= Nakdi Report =

Document outlining the ethical guidelines of Israel's broadcasting industry

The Nakdi Report (מסמך נקדי, Mismach Nakdi ) is a document outlining the ethical guidelines of Israel's broadcasting industry.

==History==
The Nakdi Report was published in 1995 as the Guidelines for Coverage of News and Current Affairs. It is named for its author, Nakdimon Rogel.

Patterned after the BBC’s Editorial Guidelines (previously, the Producer Guidelines), the document consists of 161 clauses and contains a comprehensive code of ethics and practice for journalists working within the IBA. It is also applied to journalists in private broadcasting, though it is not legally binding. Since it was drawn up in 1972, the document has been revised four times - in 1979, 1985, 1995 and 1998 - and expanded to four times its original size.

==Fairness and legal challenges==
It is one of the few national ethics codes to retain a version of the Fairness Doctrine. This is in addition to notions of impartiality drawn from similar European codes, which require the Authority itself to refrain from broadcasting editorials. Fairness, however, goes beyond mere impartiality: in order to "ensure the public’s right to receive full and reliable information alongside balanced and
varied opinions", journalists are required to "solicit opposing opinion, fairly notify the public if comment was refused, and avoid becoming 'tools of response' for 'professional reaction teams.'"

The requirements to ensure varied opinion - repeated elsewhere in the document as an enjoinder "that the pool of commentators must be varied", has caused several notable lawsuits to be filed against the IBA. Three in the 1980s were particularly notable: the first was against the landmark 1981 television miniseries The Pillar of Fire. Brought by a group of Israelis of Sephardic descent who felt that the dramatised history of Zionism unfairly minimised their communities' contribution to the movement, the Supreme Court indicated that in this case fairness was "irrelevant"; broadcast could not be censored, but "another aspect of the issue should be presented". In 1982, a decision by the IBA to ban interviews with any supporters of the Palestinian Liberation Organisation in the West Bank and Gaza was struck down; this case was the making of the now-legendary civil rights lawyer Amnon Zichroni. And in 1984, Rabbi Meir Kahane submitted that a similar ban on broadcasting his political statements be struck down.
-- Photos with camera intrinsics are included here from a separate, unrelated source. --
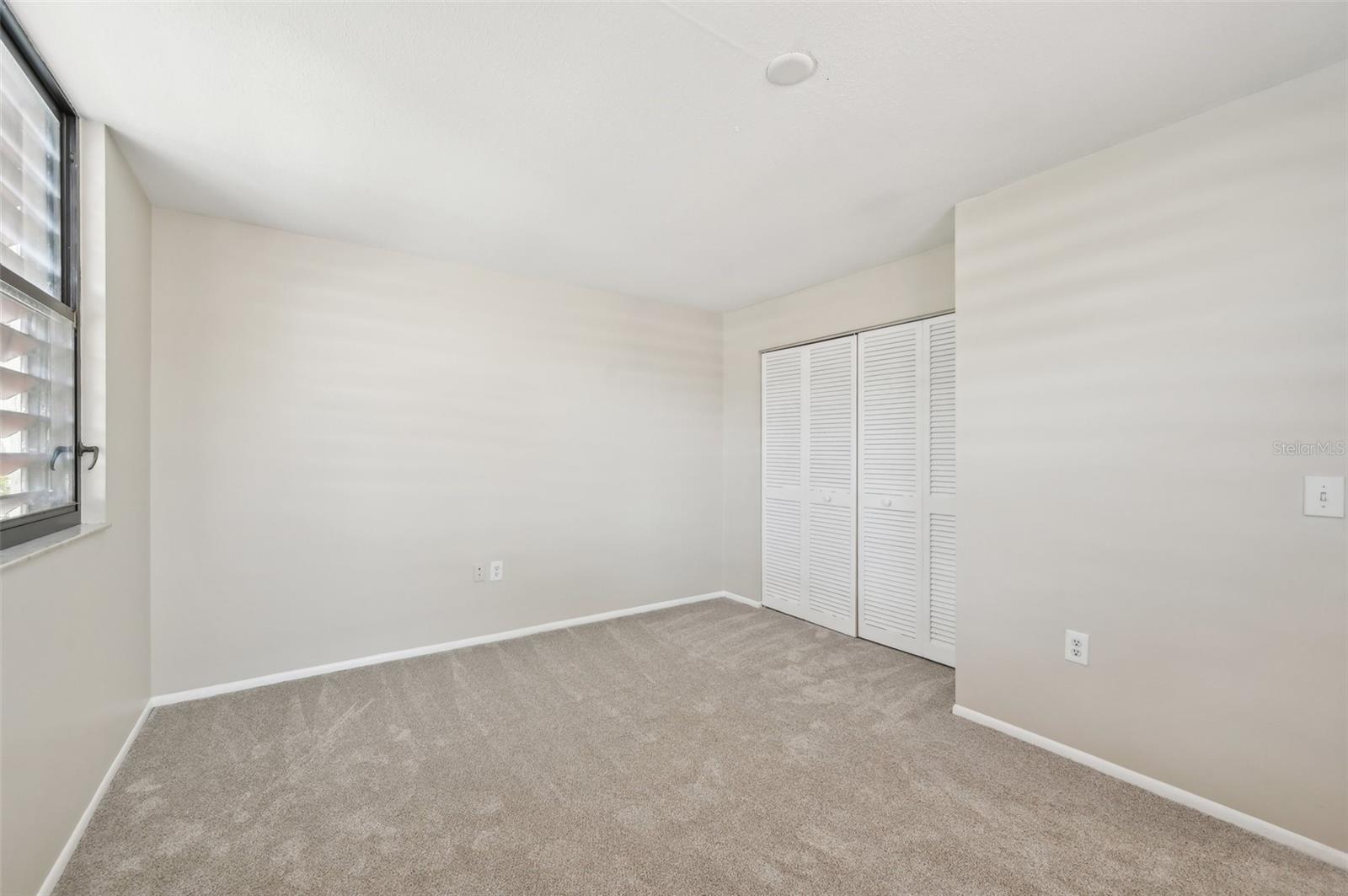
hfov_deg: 104.3
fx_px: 524
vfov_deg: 81.1
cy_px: 448
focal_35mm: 14
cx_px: 674
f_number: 8
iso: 400
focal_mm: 14
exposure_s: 1/13
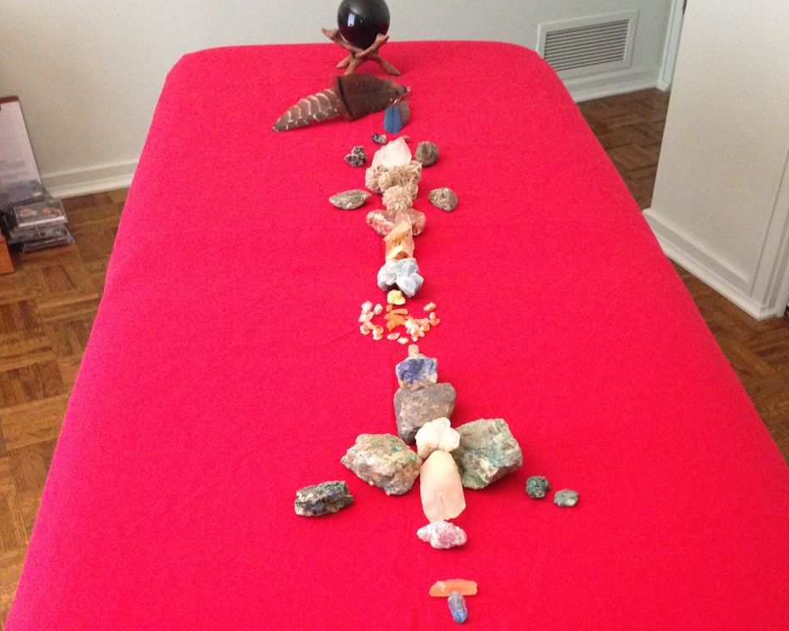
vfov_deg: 33.8
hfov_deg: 42.0
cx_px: 400
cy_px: 433
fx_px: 1028
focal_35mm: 44
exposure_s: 1/15
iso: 400
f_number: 2.4
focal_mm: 4.13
In a much-studied ruling that recognised racist speech was also protected speech, the High Court of Justice attempted to curtail the Zichroni vs IBA somewhat: Kach was permitted a "right of reply" if its positions were misrepresented, but it could not demand that its platform be broadcast, and nor could it demand the right of reply to criticism.

After the 1996 revision appeared, a study by Yitzhak Roeh, a media studies academic at HUJI called it an "anachronism" and "irrelevant" Since then, right-wing groups have frequently used the Nakdi Document as a basis for documentation of what they see as media bias; the two most high-profile incidents have been litigation surrounding the broadcast of Avishai Raviv's "swearing-in ceremony" with Eyal at Baruch Goldstein's grave, and the campaign to get rid of Gabi Gazit, whom they saw as serially breaking "the policies of public radio".

Although at least one study has concluded that rather than being responses to political stimuli, the various revisions of the Document have resulted in a "crystallization and implementation of normative ethical guidelines for Israeli public broadcasting", criticism that the Document contains at least some inherent bias continues to be leveled. Recently, concern that the language expected of the Israeli media was not sufficiently neutral included the complaint that the phrase "East Jerusalem" were prohibited by the guidelines.

There were also concerns that the report was not detailed enough. After Ariel Sharon's incapacitation, its ability to provide guidance balance between the private matter of his health and the public's right to know was found wanting. Similarly, the strictures against "melodrama" in factual broadcasting and against filming of funerals contrary to a family's wishes have been problematic: "Sterile coverage of terrorist attacks and bereavement will not get across the dimension we need to get - the emotional dimension," according to a television executive quoted in Ha'aretz.